What social landlords need to do if there is a case of coronavirus at a property.
Where a case has been confirmed should a landlord’s staff continue to visit the property?
You will need to decide if a visit is necessary for the safety and wellbeing of the tenant, for example in an emergency or if there is a safety related repair needed.
In the event of an urgent or safety related repair visit being needed, you should follow your organisation’s risk assessment and policy on using Personal Protective Equipment (PPE) and the following general precautions should be taken:
- the member of staff making the visit should maintain a distance of 2 metres from the infected person
- if possible, ask the infected resident to remain in a different room from where the work needs to be undertaken
- the contractor or staff member should avoid touching their face and ensure that hands are washed thoroughly once they leave the premises and use the appropriate PPE
You should also read the guidance on taking all reasonable measures to minimise the risk of exposure to coronavirus in workplaces and premises open to the public and the Keep Wales safe at work guidance. Any work in someone’s home should be carried out in line with guidance on working in other people’s homes.
Should we inform other tenants (especially where the individual is self-isolating within a block with communal areas)?
No, unless there is a very specific and immediate risk to others but note that PHW will generally undertake contact tracing where a case is confirmed.
Is there a necessity to deep clean entire blocks / communal areas when a case has been confirmed in a location?

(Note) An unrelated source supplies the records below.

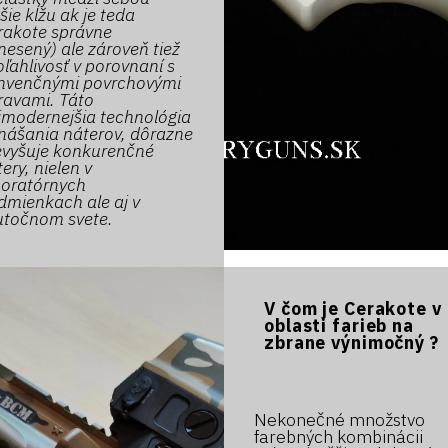
šie kĺžu ak je teda
rakote správne
esený) ale zároveň tiež
ľahlivosť v porovnaní s
nvenčnými povrchovými
ravami. Táto
jmodernejšia technológia
nášania náterov, dôrazne
evyšuje konkurenčné
ery, nielen v
boratórnych
dmienkach ale aj v
utočnom svete.
V čom je Cerakote v
oblasti farieb na
zbrane výnimočný ?
Nekonečné množstvo
farebných kombinácii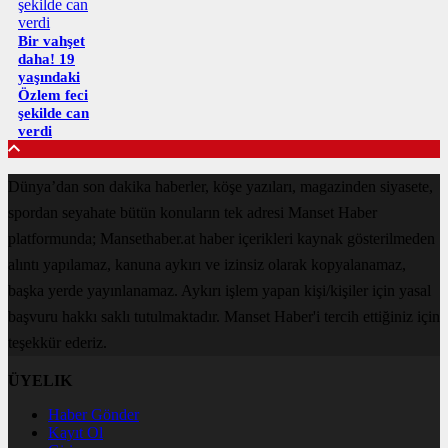
Bir vahşet
daha! 19
yaşındaki
Özlem feci
şekilde can
verdi
Dünya’dan son dakika haberler, köşe yazıları, magazinden siyasete,
spordan seyahate bütün konuların tek adresi Manset Haber
platformunda; Mansethaber.at haber içerikleri kaynak gösterilmeden
alıntı yapılamaz, kanuna aykırı ve izinsiz olarak kopyalanamaz,
başka yerde yayınlanamaz. Aykırı işlem yapan kişi/kişiler için yasal
başvuru hakkı saklı tutulmaktadır. Manset Haber'i tercih ettiğiniz için
teşekkür ederiz.
ÜYELIK
Haber Gönder
Kayıt Ol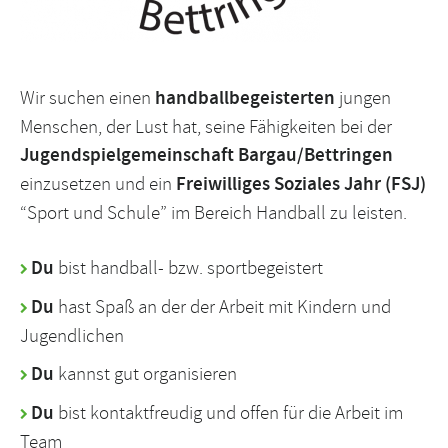
Wir suchen einen
handballbegeisterten
jungen
Menschen, der Lust hat, seine Fähigkeiten bei der
Jugendspielgemeinschaft Bargau/Bettringen
einzusetzen und ein
Freiwilliges Soziales Jahr (FSJ)
“Sport und Schule” im Bereich Handball zu leisten.
Du
bist handball- bzw. sportbegeistert
Du
hast Spaß an der der Arbeit mit Kindern und
Jugendlichen
Du
kannst gut organisieren
Du
bist kontaktfreudig und offen für die Arbeit im
Team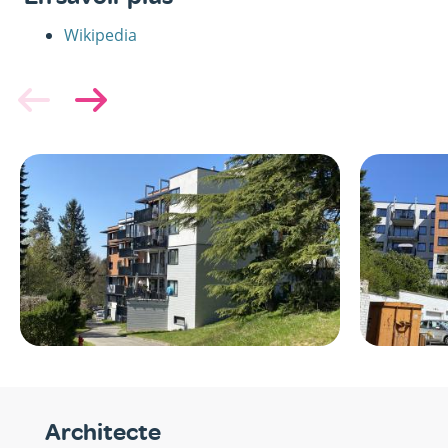
Wikipedia
Image
Image
Architecte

The general advice is to clean and disinfect frequently touched objects and surfaces. The landlord may wish to advise the resident to undertake such cleaning of their external door furniture this being the most likely area with which other members of the public may come into direct contact. If the landlord plans to undertake this themselves they should be careful to do so in a sensitive manner so as not to risk causing unnecessary concern to other residents or drawing undue attention to the individual resident.
If the resident has access to and has used common areas then the PHW local health protection team will advise on any requirement for cleaning
Public areas where a symptomatic individual has passed through and spent minimal time in (such as corridors, stairwells, lifts) do not need to be specially cleaned and disinfected unless PHW advise otherwise.
How soon after diagnosis can the property be ‘unflagged’ and no longer deemed a risk in terms of infection spread?
We suggest that 14 days would minimise risk.